— Start of TEXT PROVIDED —
# Timeshare Clearinghouse



## VLC (Dec 1, 2015)

For $8995 they will take our 2 deeds (Pueblo Bonito Sunset & Wyndham La Cascada) sell us 39,600 points in RCI, MF $425, RCI renewal every 3 years $89.
Currently we pay appr. $1200 a yr. in MFs.
Need feedback as we just signed last night.
Thanks. V


----------



## Jason245 (Dec 1, 2015)

Rescind.  Simply asking for feedback means you don't know enough to buy.

Sent from my SAMSUNG-SM-N910A using Tapatalk


----------



## theo (Dec 1, 2015)

VLC said:


> For $8995 they will take our 2 deeds (Pueblo Bonito Sunset & Wyndham La Cascada) sell us 39,600 points in RCI, MF $425, RCI renewal every 3 years $89.
> Currently we pay appr. $1200 a yr. in MFs.
> Need feedback as we just signed last night.
> Thanks. V



The real question / issue of substance here is the probable lack of any meaningful assurance or guaranty that the deeds / contracts will be successfully and lawfully taken *out* of your name and *into* the name of a real, valid, alternative person or entity. 

If that doesn't happen, you will be out $9k and *still* have those two albatrosses (and their maint. fees) in your name, to which you will have *added* a RCI Points contract. 

I've never even heard of this entity, which in and of itself does not exactly give me a warm and fuzzy feeling. I can only wish you luck --- you may well need lots of it.


----------



## tschwa2 (Dec 1, 2015)

Depending on the number of points the Wynham should be easy to give away and might even have some resale value.  If it is a small points package, you should contact Wyndham to see if they will take it back.

Try giving away the PBS.  The rci points package they are selling you isn't worth $100.


----------



## scootr5 (Dec 1, 2015)

VLC said:


> For $8995 they will take our 2 deeds (Pueblo Bonito Sunset & Wyndham La Cascada) sell us 39,600 points in RCI, MF $425, RCI renewal every 3 years $89.
> Currently we pay appr. $1200 a yr. in MFs.
> Need feedback as we just signed last night.
> Thanks. V



For less than $100 you could buy a Grandview RCI points unit on ebay. For $0 you could give away your La Cascada here. I don't know much about Pueblo Bonito Sunset, and how easy it would be to get rid of that - perhaps prepaying a years maintenance fees? 

That would save you about $8200.


----------



## TUGBrian (Dec 1, 2015)

grats on finding us in time, you just saved over 8 grand!


----------



## Ty1on (Dec 1, 2015)

Did you write them a check?  I would stop payment if I did.

Rescinding only works if it is a legitimate company.  I don't know if this one is legit or not.


----------



## Passepartout (Dec 1, 2015)

There is no 'deed' for them to take on the Mexican TS. Those are Right To Use, so there is simply a charge to transfer the membership.  The Wyndham may have some value to sell. And you can buy an RCI Points TS for under $100 on eBay.
— End of TEXT PROVIDED —
— Start of ENTRIES SUPPLIED —
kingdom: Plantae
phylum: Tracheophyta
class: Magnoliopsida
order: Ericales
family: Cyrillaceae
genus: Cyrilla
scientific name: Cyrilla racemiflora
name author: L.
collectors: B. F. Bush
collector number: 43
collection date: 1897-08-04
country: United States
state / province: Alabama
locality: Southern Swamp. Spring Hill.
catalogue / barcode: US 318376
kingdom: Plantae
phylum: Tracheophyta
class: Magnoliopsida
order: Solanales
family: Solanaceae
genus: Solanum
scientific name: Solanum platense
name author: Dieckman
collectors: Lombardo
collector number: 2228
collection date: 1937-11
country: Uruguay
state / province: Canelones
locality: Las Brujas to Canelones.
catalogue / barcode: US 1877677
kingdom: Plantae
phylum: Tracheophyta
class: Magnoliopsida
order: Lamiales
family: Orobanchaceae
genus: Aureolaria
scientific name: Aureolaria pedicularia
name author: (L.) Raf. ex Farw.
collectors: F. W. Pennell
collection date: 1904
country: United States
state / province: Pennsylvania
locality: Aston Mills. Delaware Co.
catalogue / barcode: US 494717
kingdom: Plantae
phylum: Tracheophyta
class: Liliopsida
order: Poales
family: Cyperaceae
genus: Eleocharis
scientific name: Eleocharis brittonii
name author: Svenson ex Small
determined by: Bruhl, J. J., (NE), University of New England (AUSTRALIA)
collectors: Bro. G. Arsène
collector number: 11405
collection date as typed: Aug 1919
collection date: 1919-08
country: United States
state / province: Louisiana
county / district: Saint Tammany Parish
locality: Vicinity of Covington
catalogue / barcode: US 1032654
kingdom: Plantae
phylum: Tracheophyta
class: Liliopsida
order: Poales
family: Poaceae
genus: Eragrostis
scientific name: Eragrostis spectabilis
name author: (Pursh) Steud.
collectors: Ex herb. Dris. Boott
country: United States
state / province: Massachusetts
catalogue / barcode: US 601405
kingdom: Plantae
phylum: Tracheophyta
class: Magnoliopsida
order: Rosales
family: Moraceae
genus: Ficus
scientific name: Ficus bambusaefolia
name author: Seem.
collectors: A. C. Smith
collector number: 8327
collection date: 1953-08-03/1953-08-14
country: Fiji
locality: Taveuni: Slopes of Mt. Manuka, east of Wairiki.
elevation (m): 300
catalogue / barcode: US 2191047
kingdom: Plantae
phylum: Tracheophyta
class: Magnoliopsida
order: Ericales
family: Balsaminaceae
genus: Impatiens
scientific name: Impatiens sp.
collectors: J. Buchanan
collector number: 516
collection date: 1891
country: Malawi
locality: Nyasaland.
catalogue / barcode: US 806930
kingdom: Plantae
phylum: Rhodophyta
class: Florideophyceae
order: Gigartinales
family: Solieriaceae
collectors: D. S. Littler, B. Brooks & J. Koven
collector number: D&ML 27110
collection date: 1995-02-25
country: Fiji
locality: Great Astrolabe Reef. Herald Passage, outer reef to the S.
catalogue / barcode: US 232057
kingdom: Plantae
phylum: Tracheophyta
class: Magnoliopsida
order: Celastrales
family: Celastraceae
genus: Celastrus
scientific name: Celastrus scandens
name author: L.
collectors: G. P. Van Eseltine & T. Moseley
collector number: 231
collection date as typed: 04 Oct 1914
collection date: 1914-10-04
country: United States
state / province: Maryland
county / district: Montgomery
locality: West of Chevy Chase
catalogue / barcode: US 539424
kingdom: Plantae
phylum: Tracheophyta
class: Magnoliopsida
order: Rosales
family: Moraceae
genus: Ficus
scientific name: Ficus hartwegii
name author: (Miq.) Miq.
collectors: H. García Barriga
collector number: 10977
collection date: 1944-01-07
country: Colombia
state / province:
— End of ENTRIES SUPPLIED —
*GIVEN TASK A*
List the usernames of everyone who posted in the timeshare thread.
*GIVEN TASK B*
Rewrite the part of the timeshare thread that opens with the words containing "For less than" and closes with "TUGBrian (Dec 1, 2015)", putting "Craigslist" in place of "ebay".
These rows were taken from a separate source.

*ANSWER A*
VLC
Jason245
theo
tschwa2
scootr5
TUGBrian
Ty1on
Passepartout

*ANSWER B*
For less than $100 you could buy a Grandview RCI points unit on Craigslist. For $0 you could give away your La Cascada here. I don't know much about Pueblo Bonito Sunset, and how easy it would be to get rid of that - perhaps prepaying a years maintenance fees? 

That would save you about $8200.


----------



## TUGBrian (Dec 1, 2015)